Live recordings are wildly amazing, and I don't know if I'll ever be able to do things differently. One night we were in the church really late. We turned the lights way down and it was raining just a little bit, and we were all set up on the altar, playing our hearts out to this sacred empty space. We'd do a take and then just stand there for a few seconds, much longer than we needed to, and just sort of shiver at ourselves, at the sound, at the space, at all the dusty bibles and empty pews. It was sort of embarrassing, really, to be shocked and speechless at your own sound. There was something indescribably holy and unequivocally secular about using another person's place of worship to record music in. it was startlingly beautiful.
ST: Speaking of beautiful things, I’d love to see an LP soon, or at least a 7”—any reason you’ve stuck with CD’s?
AA: CDs fucking suck. No really. I am over them. For one, I hate the idea of creating more waste through the production of such a disposable product. Most consumers don't know how to recycle them, and the entire process of recycling them is extremely inefficient. Where as vinyl … well … records get to go on shelves, records get taken care of, records have more space for album art, records sound better right? They have that whole frequency range hoopla and harmonics business—all that fancy shit that you should explain, and records score babes. Obviously.
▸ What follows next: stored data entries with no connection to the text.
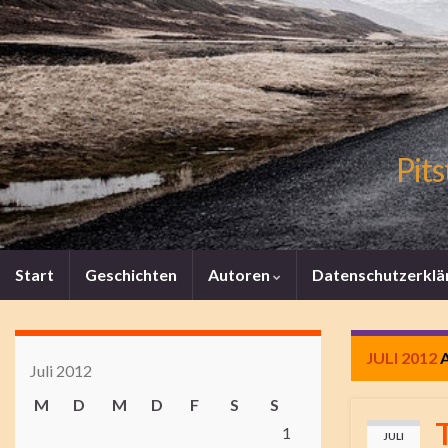
Pits
Start
Geschichten
Autoren
Datenschutzerklä
JULI 2012
A
Juli 2012
M
D
M
D
F
S
S
T
1
JULI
ST: How do you like the Bay Area? What attracted you to Oakland?
AA: California is freaking weird, but I dig it. Oakland is a great place to be right now; it feels like there is so much about to happen, and that all the people that are here are about to make it happen. You know? Like there are scenes, lots of scenes, lots of art and music that's being made and shared, but it still kind of feels like a big secret, and that makes me even more excited to be a part of it all. And the rest of the Bay Area, well, Berkeley is terrifying, San Francisco rocks, tacos are delicious, earthquakes are terrifying and mountain lions do not rock at all.
ST: Discovered lots of new music out here?
AA: I am consistently two years behind on the hip shit, so Fleet Foxes blew my mind last month. William Elliot Whitmore has been in my ears a lot, and so has this lovely, lovely lady named Samantha Crain. Oh, and I've been listening to extreme amounts of Mexican mariachi and Hank Williams.
ST: Finally, any plans for the future?
AA: Plans? Just working on my taco making skills. I'll probably record another album in May if I can pay off this one, and maybe lay down some beats, you know, make a hip hop record or something.